> **Problem details**: Reproduce each of the following rows verbatim, keeping every line in its original order.

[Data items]
####

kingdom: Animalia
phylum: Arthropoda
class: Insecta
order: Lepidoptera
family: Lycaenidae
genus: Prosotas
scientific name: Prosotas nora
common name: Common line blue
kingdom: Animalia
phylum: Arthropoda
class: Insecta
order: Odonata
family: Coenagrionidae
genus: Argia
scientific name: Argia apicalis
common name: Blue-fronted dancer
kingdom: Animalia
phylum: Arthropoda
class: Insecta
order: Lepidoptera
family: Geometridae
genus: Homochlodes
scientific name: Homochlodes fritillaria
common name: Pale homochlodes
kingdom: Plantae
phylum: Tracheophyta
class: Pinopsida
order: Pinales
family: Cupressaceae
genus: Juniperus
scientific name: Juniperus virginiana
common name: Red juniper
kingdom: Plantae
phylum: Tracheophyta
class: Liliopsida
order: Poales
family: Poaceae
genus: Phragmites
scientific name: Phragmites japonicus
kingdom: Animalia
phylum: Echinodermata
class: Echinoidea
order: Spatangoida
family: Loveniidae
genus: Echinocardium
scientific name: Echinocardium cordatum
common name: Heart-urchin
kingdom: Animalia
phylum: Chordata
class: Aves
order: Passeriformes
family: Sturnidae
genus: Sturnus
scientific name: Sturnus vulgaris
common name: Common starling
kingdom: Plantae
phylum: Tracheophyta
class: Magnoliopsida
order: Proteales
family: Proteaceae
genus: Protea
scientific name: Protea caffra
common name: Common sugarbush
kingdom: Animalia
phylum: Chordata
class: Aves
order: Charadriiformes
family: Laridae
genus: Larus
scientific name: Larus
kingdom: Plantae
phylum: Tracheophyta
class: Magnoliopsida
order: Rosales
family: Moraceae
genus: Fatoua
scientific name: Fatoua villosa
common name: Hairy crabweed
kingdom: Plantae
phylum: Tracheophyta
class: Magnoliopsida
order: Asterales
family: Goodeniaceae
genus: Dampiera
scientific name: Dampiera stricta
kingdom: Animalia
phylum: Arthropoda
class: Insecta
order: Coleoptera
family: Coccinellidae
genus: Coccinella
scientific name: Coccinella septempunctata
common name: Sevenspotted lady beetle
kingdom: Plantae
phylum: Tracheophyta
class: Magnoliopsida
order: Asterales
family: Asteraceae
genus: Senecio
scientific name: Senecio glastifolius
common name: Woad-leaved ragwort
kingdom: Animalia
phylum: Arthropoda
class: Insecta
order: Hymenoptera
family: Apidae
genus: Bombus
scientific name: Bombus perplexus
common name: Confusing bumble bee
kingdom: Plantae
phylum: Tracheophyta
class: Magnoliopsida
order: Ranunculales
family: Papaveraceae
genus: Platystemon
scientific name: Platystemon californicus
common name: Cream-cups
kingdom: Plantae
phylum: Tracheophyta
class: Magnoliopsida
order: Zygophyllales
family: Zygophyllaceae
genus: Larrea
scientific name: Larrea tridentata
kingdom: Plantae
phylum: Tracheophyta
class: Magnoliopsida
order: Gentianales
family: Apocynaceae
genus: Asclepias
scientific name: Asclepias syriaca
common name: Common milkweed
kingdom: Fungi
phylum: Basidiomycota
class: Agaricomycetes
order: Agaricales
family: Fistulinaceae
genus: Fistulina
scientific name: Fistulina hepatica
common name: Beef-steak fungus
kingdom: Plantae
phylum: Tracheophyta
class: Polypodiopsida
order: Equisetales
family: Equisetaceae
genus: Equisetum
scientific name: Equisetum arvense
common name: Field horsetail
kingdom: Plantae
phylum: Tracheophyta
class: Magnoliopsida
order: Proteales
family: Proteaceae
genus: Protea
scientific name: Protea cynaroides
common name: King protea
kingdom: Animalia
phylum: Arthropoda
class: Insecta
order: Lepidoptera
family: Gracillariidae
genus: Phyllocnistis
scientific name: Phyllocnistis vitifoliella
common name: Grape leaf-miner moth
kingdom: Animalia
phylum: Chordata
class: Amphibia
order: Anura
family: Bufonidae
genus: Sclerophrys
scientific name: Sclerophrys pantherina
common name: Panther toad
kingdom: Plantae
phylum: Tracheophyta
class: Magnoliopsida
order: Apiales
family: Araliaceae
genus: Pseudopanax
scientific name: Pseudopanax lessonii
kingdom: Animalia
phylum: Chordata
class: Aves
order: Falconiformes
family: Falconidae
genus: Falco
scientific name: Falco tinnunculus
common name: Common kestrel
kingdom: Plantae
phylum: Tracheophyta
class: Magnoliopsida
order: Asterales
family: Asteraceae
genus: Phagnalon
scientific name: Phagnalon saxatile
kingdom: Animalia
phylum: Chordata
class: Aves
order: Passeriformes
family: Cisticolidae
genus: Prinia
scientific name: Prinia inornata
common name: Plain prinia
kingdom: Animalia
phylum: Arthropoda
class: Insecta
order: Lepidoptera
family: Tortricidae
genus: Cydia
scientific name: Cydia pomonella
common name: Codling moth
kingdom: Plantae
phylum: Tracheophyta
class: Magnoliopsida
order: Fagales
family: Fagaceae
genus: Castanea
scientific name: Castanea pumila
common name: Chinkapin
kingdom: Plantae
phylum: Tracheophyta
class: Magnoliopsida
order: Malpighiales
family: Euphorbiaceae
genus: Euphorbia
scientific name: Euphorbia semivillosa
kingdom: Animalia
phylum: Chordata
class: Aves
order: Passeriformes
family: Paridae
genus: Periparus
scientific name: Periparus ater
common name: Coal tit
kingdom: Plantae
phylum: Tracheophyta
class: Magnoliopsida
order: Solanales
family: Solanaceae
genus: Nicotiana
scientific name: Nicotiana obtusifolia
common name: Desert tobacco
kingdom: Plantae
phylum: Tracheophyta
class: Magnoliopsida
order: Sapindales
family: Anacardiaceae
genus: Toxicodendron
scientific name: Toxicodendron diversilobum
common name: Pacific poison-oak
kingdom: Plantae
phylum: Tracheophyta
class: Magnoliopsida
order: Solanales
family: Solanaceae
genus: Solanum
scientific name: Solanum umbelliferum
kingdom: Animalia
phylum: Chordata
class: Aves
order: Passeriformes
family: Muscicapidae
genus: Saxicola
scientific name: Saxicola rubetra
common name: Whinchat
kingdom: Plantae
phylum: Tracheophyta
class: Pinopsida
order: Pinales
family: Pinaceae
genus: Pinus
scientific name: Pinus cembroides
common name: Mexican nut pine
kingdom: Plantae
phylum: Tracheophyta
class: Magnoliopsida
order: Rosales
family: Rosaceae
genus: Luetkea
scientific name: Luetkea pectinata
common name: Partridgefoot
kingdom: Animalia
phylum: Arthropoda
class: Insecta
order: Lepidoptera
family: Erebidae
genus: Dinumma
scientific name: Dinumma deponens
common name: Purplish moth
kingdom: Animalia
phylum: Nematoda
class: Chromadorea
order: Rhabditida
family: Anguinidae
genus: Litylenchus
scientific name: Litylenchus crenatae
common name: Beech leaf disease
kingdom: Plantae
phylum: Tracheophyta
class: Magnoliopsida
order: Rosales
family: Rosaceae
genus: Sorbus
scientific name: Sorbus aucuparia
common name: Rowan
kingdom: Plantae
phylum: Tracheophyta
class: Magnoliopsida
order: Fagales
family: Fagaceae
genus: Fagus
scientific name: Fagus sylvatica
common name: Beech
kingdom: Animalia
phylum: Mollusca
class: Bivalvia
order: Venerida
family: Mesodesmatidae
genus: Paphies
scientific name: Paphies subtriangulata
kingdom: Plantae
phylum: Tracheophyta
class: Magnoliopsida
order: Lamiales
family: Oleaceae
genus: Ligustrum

####

> **Exercise output**:
kingdom: Animalia
phylum: Arthropoda
class: Insecta
order: Lepidoptera
family: Lycaenidae
genus: Prosotas
scientific name: Prosotas nora
common name: Common line blue
kingdom: Animalia
phylum: Arthropoda
class: Insecta
order: Odonata
family: Coenagrionidae
genus: Argia
scientific name: Argia apicalis
common name: Blue-fronted dancer
kingdom: Animalia
phylum: Arthropoda
class: Insecta
order: Lepidoptera
family: Geometridae
genus: Homochlodes
scientific name: Homochlodes fritillaria
common name: Pale homochlodes
kingdom: Plantae
phylum: Tracheophyta
class: Pinopsida
order: Pinales
family: Cupressaceae
genus: Juniperus
scientific name: Juniperus virginiana
common name: Red juniper
kingdom: Plantae
phylum: Tracheophyta
class: Liliopsida
order: Poales
family: Poaceae
genus: Phragmites
scientific name: Phragmites japonicus
kingdom: Animalia
phylum: Echinodermata
class: Echinoidea
order: Spatangoida
family: Loveniidae
genus: Echinocardium
scientific name: Echinocardium cordatum
common name: Heart-urchin
kingdom: Animalia
phylum: Chordata
class: Aves
order: Passeriformes
family: Sturnidae
genus: Sturnus
scientific name: Sturnus vulgaris
common name: Common starling
kingdom: Plantae
phylum: Tracheophyta
class: Magnoliopsida
order: Proteales
family: Proteaceae
genus: Protea
scientific name: Protea caffra
common name: Common sugarbush
kingdom: Animalia
phylum: Chordata
class: Aves
order: Charadriiformes
family: Laridae
genus: Larus
scientific name: Larus
kingdom: Plantae
phylum: Tracheophyta
class: Magnoliopsida
order: Rosales
family: Moraceae
genus: Fatoua
scientific name: Fatoua villosa
common name: Hairy crabweed
kingdom: Plantae
phylum: Tracheophyta
class: Magnoliopsida
order: Asterales
family: Goodeniaceae
genus: Dampiera
scientific name: Dampiera stricta
kingdom: Animalia
phylum: Arthropoda
class: Insecta
order: Coleoptera
family: Coccinellidae
genus: Coccinella
scientific name: Coccinella septempunctata
common name: Sevenspotted lady beetle
kingdom: Plantae
phylum: Tracheophyta
class: Magnoliopsida
order: Asterales
family: Asteraceae
genus: Senecio
scientific name: Senecio glastifolius
common name: Woad-leaved ragwort
kingdom: Animalia
phylum: Arthropoda
class: Insecta
order: Hymenoptera
family: Apidae
genus: Bombus
scientific name: Bombus perplexus
common name: Confusing bumble bee
kingdom: Plantae
phylum: Tracheophyta
class: Magnoliopsida
order: Ranunculales
family: Papaveraceae
genus: Platystemon
scientific name: Platystemon californicus
common name: Cream-cups
kingdom: Plantae
phylum: Tracheophyta
class: Magnoliopsida
order: Zygophyllales
family: Zygophyllaceae
genus: Larrea
scientific name: Larrea tridentata
kingdom: Plantae
phylum: Tracheophyta
class: Magnoliopsida
order: Gentianales
family: Apocynaceae
genus: Asclepias
scientific name: Asclepias syriaca
common name: Common milkweed
kingdom: Fungi
phylum: Basidiomycota
class: Agaricomycetes
order: Agaricales
family: Fistulinaceae
genus: Fistulina
scientific name: Fistulina hepatica
common name: Beef-steak fungus
kingdom: Plantae
phylum: Tracheophyta
class: Polypodiopsida
order: Equisetales
family: Equisetaceae
genus: Equisetum
scientific name: Equisetum arvense
common name: Field horsetail
kingdom: Plantae
phylum: Tracheophyta
class: Magnoliopsida
order: Proteales
family: Proteaceae
genus: Protea
scientific name: Protea cynaroides
common name: King protea
kingdom: Animalia
phylum: Arthropoda
class: Insecta
order: Lepidoptera
family: Gracillariidae
genus: Phyllocnistis
scientific name: Phyllocnistis vitifoliella
common name: Grape leaf-miner moth
kingdom: Animalia
phylum: Chordata
class: Amphibia
order: Anura
family: Bufonidae
genus: Sclerophrys
scientific name: Sclerophrys pantherina
common name: Panther toad
kingdom: Plantae
phylum: Tracheophyta
class: Magnoliopsida
order: Apiales
family: Araliaceae
genus: Pseudopanax
scientific name: Pseudopanax lessonii
kingdom: Animalia
phylum: Chordata
class: Aves
order: Falconiformes
family: Falconidae
genus: Falco
scientific name: Falco tinnunculus
common name: Common kestrel
kingdom: Plantae
phylum: Tracheophyta
class: Magnoliopsida
order: Asterales
family: Asteraceae
genus: Phagnalon
scientific name: Phagnalon saxatile
kingdom: Animalia
phylum: Chordata
class: Aves
order: Passeriformes
family: Cisticolidae
genus: Prinia
scientific name: Prinia inornata
common name: Plain prinia
kingdom: Animalia
phylum: Arthropoda
class: Insecta
order: Lepidoptera
family: Tortricidae
genus: Cydia
scientific name: Cydia pomonella
common name: Codling moth
kingdom: Plantae
phylum: Tracheophyta
class: Magnoliopsida
order: Fagales
family: Fagaceae
genus: Castanea
scientific name: Castanea pumila
common name: Chinkapin
kingdom: Plantae
phylum: Tracheophyta
class: Magnoliopsida
order: Malpighiales
family: Euphorbiaceae
genus: Euphorbia
scientific name: Euphorbia semivillosa
kingdom: Animalia
phylum: Chordata
class: Aves
order: Passeriformes
family: Paridae
genus: Periparus
scientific name: Periparus ater
common name: Coal tit
kingdom: Plantae
phylum: Tracheophyta
class: Magnoliopsida
order: Solanales
family: Solanaceae
genus: Nicotiana
scientific name: Nicotiana obtusifolia
common name: Desert tobacco
kingdom: Plantae
phylum: Tracheophyta
class: Magnoliopsida
order: Sapindales
family: Anacardiaceae
genus: Toxicodendron
scientific name: Toxicodendron diversilobum
common name: Pacific poison-oak
kingdom: Plantae
phylum: Tracheophyta
class: Magnoliopsida
order: Solanales
family: Solanaceae
genus: Solanum
scientific name: Solanum umbelliferum
kingdom: Animalia
phylum: Chordata
class: Aves
order: Passeriformes
family: Muscicapidae
genus: Saxicola
scientific name: Saxicola rubetra
common name: Whinchat
kingdom: Plantae
phylum: Tracheophyta
class: Pinopsida
order: Pinales
family: Pinaceae
genus: Pinus
scientific name: Pinus cembroides
common name: Mexican nut pine
kingdom: Plantae
phylum: Tracheophyta
class: Magnoliopsida
order: Rosales
family: Rosaceae
genus: Luetkea
scientific name: Luetkea pectinata
common name: Partridgefoot
kingdom: Animalia
phylum: Arthropoda
class: Insecta
order: Lepidoptera
family: Erebidae
genus: Dinumma
scientific name: Dinumma deponens
common name: Purplish moth
kingdom: Animalia
phylum: Nematoda
class: Chromadorea
order: Rhabditida
family: Anguinidae
genus: Litylenchus
scientific name: Litylenchus crenatae
common name: Beech leaf disease
kingdom: Plantae
phylum: Tracheophyta
class: Magnoliopsida
order: Rosales
family: Rosaceae
genus: Sorbus
scientific name: Sorbus aucuparia
common name: Rowan
kingdom: Plantae
phylum: Tracheophyta
class: Magnoliopsida
order: Fagales
family: Fagaceae
genus: Fagus
scientific name: Fagus sylvatica
common name: Beech
kingdom: Animalia
phylum: Mollusca
class: Bivalvia
order: Venerida
family: Mesodesmatidae
genus: Paphies
scientific name: Paphies subtriangulata
kingdom: Plantae
phylum: Tracheophyta
class: Magnoliopsida
order: Lamiales
family: Oleaceae
genus: Ligustrum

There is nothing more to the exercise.